### [Your task]
In the records, find every line with the word "linejoin" and copy it out.

### [Data for the task]
^^^^
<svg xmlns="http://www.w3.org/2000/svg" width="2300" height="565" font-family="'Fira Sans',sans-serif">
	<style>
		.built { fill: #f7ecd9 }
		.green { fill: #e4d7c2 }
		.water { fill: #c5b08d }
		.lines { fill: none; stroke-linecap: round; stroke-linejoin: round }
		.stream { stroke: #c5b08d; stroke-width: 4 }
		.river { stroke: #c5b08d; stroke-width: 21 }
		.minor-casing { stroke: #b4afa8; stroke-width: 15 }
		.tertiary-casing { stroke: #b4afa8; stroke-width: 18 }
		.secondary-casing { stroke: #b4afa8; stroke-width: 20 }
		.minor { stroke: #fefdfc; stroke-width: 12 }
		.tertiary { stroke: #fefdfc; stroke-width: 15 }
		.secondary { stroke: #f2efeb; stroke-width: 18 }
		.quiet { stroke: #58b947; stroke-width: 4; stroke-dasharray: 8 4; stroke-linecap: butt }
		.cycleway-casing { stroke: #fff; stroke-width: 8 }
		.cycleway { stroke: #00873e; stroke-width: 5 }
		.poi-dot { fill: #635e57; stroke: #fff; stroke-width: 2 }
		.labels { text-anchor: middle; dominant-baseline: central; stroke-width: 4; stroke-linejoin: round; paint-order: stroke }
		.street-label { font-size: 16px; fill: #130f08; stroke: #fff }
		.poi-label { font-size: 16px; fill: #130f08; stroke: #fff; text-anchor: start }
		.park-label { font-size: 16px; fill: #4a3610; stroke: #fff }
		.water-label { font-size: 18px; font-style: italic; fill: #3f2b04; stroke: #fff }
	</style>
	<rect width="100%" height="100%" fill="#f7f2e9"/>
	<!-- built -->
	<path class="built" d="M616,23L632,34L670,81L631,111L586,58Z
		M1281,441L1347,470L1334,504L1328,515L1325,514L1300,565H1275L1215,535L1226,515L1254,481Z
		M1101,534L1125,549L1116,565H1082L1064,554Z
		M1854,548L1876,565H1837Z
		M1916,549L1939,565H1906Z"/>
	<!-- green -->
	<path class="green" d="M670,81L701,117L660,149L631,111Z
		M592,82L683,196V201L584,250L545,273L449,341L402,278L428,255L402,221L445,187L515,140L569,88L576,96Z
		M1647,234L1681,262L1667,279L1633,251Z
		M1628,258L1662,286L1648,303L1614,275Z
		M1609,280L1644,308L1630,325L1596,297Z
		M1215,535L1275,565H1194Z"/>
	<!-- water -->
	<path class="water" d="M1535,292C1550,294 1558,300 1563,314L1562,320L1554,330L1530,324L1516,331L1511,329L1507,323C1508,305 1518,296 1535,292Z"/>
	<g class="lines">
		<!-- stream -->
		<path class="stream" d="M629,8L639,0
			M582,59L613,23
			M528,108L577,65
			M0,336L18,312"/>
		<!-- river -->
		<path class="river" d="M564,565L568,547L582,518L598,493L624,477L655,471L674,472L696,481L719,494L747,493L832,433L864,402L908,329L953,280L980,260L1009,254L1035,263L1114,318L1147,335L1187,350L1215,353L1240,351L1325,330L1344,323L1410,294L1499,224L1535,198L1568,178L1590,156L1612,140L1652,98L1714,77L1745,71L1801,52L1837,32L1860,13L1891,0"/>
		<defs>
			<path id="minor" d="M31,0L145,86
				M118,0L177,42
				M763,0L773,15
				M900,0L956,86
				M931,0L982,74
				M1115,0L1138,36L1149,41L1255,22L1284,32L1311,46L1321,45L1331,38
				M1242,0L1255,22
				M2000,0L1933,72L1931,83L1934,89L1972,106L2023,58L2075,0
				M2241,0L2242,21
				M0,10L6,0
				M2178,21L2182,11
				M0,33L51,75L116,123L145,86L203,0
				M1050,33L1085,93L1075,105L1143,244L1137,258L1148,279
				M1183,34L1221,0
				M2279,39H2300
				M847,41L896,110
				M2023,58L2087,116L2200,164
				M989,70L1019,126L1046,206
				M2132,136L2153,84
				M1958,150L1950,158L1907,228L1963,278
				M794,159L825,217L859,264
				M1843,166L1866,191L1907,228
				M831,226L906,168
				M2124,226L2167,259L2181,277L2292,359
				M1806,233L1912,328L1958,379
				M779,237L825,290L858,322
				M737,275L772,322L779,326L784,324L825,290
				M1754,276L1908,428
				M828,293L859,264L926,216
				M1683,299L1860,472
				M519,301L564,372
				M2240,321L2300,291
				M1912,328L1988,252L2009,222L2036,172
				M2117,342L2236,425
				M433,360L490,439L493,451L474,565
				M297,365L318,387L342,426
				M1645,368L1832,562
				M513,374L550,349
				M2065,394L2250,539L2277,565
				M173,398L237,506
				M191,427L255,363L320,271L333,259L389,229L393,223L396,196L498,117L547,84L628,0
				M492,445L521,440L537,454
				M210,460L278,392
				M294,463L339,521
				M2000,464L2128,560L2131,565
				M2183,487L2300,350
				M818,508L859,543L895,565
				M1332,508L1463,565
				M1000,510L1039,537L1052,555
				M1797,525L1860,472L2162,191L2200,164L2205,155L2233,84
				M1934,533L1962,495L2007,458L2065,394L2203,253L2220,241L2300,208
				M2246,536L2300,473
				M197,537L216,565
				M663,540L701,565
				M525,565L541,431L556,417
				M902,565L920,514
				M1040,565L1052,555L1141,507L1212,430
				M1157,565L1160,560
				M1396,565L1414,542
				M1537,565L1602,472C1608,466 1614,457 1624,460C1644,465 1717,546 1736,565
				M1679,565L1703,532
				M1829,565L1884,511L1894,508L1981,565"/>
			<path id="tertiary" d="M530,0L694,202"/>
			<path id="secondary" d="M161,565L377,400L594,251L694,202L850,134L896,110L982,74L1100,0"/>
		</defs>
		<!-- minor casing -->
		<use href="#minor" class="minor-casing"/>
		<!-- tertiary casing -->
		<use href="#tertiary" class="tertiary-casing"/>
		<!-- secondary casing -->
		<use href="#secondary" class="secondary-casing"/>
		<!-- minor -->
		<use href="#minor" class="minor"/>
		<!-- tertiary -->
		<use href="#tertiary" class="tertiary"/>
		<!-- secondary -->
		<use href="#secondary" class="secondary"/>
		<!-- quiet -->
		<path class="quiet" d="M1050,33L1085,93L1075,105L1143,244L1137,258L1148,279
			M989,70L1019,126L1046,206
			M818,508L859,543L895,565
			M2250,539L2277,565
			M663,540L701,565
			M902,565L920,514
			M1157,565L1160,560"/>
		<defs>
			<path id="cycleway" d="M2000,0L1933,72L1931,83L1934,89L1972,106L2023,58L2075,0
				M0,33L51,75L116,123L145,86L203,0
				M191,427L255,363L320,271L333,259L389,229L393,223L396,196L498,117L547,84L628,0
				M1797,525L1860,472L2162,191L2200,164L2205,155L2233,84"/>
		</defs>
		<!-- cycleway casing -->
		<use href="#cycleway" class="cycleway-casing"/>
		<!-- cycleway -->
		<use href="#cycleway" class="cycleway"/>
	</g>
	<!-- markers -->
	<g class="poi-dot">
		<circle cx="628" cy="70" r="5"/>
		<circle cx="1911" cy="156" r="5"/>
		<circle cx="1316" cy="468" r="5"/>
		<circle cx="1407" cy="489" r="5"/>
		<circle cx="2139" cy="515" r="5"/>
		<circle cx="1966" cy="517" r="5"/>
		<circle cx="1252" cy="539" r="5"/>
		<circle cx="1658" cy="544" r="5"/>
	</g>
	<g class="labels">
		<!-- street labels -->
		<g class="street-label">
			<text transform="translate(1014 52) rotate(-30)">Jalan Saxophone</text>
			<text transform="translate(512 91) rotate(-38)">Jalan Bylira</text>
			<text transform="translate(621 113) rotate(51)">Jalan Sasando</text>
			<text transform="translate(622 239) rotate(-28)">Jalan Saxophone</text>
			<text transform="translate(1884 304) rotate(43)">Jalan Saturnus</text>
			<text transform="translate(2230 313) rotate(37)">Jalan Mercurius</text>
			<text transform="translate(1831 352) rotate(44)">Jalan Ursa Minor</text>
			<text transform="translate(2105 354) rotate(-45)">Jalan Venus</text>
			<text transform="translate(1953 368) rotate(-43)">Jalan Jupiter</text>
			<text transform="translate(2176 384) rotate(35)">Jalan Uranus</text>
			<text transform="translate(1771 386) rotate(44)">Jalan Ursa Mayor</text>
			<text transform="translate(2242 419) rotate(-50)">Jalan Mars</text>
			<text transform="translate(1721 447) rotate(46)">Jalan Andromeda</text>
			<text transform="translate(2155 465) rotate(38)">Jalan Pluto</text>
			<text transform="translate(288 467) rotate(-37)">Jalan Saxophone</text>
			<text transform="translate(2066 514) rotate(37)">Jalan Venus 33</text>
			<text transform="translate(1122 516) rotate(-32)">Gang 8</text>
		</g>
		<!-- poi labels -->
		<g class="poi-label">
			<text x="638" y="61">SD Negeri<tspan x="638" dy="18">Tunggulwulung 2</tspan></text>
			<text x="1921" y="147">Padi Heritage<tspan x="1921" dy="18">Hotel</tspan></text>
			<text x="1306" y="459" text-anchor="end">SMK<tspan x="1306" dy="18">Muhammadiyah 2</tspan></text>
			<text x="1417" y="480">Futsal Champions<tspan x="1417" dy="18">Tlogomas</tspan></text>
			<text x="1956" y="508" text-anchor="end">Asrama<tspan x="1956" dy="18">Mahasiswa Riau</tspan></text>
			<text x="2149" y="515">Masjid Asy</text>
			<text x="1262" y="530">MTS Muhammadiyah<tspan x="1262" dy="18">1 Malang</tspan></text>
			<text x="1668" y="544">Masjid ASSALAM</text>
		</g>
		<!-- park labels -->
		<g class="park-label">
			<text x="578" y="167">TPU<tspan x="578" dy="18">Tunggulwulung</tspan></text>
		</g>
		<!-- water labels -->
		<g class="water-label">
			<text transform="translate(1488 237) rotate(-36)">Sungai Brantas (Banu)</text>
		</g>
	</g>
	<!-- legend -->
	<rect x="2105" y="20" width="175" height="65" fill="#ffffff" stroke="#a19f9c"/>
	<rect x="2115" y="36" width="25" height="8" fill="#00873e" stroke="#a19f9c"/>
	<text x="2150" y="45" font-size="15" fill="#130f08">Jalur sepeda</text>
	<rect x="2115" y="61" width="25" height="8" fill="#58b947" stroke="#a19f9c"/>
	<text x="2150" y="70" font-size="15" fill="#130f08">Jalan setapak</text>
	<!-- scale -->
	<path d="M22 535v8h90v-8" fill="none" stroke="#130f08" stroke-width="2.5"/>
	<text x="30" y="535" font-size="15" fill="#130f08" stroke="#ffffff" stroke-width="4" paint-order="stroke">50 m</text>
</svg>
^^^^
### [Task response]
		.lines { fill: none; stroke-linecap: round; stroke-linejoin: round }
		.labels { text-anchor: middle; dominant-baseline: central; stroke-width: 4; stroke-linejoin: round; paint-order: stroke }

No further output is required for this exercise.